How do I register a command on the desktop background context menu? (And how do I remove one I don’t like?)

Raymond Chen

Raymond

To register a command to appear on the context menu for the desktop background, you put it under the predefined shell object Desktop­Background. (For some reason, this predefined object is not on the list of predefined objects, although its existence is betrayed on this page.) As with all progids, simple commands can be registered under the shell key; complex commands can be registered under the shellex key. For example, this registration adds an entry called CharMap that runs, um, CharMap. In case you wanted to be able to launch CharMap right from the desktop context menu.

[HKEY_CLASSES_ROOT\DesktopBackground\shell\CharMap\command]
@="charmap.exe"

Many shell extensions choose to register under Directory\Background, and then perform a test at runtime to see if the directory is the desktop. If so, then they add the extension; if not, they suppress it.

Therefore (reading the contract from the other side), if you want to remove an item that some random third party added to your desktop context menu (for some reason, video card manufacturers love adding stuff to the desktop context menu), you can go spelunking into

HKEY_CLASSES_ROOT\
    DesktopBackground\

and

HKEY_CLASSES_ROOT\
    Directory\
        Background\

When I do this, I prefer not to delete the registry key entirely, because who knows, maybe someday I want to re-enable it. In the case of a context menu shell extension, I disable it by reversibly corrupting the CLSIDs.

HKEY_CLASSES_ROOT\
    DesktopBackground\
        shellex\
            ContextMenuHandlers\
                x{########-####-####-####-############}\
                    @="x{########-####-####-####-############}"

HKEY_CLASSES_ROOT\
    Directory\
        Background\
            shellex\
                ContextMenuHandlers\
                    x{########-####-####-####-############}\
                        @="x{########-####-####-####-############}"

By putting an x in front of the curly brace, I prevent the key name or value from being parsed successfully as a CLSID, but I can easily re-enable the extension by removing the x.

Note that most registrations will not have two CLSIDs. Some will put a CLSID in the key name, and others will put the CLSID as a value under the key. So whichever one you see, stick an x in front.

**What is being asked:**
Rewrite the post about the desktop context menu, starting at "To register a" and ending at "desktop context menu.", with "context menu" changed to "shortcut menu" throughout. Rely on the post about the desktop context menu and nothing else.

**Record extracts:**
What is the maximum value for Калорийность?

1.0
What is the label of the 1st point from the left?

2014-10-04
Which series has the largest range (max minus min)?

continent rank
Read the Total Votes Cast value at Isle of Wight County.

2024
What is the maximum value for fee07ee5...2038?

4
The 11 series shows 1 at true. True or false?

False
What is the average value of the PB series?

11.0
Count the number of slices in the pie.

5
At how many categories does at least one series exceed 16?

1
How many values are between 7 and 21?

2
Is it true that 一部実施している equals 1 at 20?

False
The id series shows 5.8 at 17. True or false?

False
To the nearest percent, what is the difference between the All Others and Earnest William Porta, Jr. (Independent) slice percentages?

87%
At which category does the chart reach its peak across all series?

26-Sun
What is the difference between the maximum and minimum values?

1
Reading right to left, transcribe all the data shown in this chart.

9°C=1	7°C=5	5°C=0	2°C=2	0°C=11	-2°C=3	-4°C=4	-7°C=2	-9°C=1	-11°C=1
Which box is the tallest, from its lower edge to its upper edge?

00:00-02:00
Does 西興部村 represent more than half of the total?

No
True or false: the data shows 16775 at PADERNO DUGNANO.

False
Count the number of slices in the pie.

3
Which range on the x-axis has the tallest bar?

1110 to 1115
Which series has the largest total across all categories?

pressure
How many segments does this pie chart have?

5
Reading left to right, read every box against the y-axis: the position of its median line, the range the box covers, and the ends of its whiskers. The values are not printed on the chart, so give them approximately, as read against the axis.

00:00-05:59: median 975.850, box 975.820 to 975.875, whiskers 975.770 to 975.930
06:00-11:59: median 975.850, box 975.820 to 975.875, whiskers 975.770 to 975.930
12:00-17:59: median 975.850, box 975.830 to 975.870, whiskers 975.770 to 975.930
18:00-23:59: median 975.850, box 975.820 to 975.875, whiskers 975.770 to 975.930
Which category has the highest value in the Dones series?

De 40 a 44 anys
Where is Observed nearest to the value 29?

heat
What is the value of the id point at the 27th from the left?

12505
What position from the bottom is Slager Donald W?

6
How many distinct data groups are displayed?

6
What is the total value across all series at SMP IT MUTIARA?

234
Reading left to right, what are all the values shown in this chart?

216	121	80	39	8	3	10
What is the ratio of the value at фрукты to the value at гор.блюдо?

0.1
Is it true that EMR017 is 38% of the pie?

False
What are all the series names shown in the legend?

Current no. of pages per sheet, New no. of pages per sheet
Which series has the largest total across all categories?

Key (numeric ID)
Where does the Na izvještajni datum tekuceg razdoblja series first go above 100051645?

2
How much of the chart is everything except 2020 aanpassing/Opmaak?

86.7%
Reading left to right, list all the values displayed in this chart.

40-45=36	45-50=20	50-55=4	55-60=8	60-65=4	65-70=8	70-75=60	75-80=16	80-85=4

**The completed task:**
To register a command to appear on the shortcut menu for the desktop background, you put it under the predefined shell object Desktop­Background. (For some reason, this predefined object is not on the list of predefined objects, although its existence is betrayed on this page.) As with all progids, simple commands can be registered under the shell key; complex commands can be registered under the shellex key. For example, this registration adds an entry called CharMap that runs, um, CharMap. In case you wanted to be able to launch CharMap right from the desktop shortcut menu.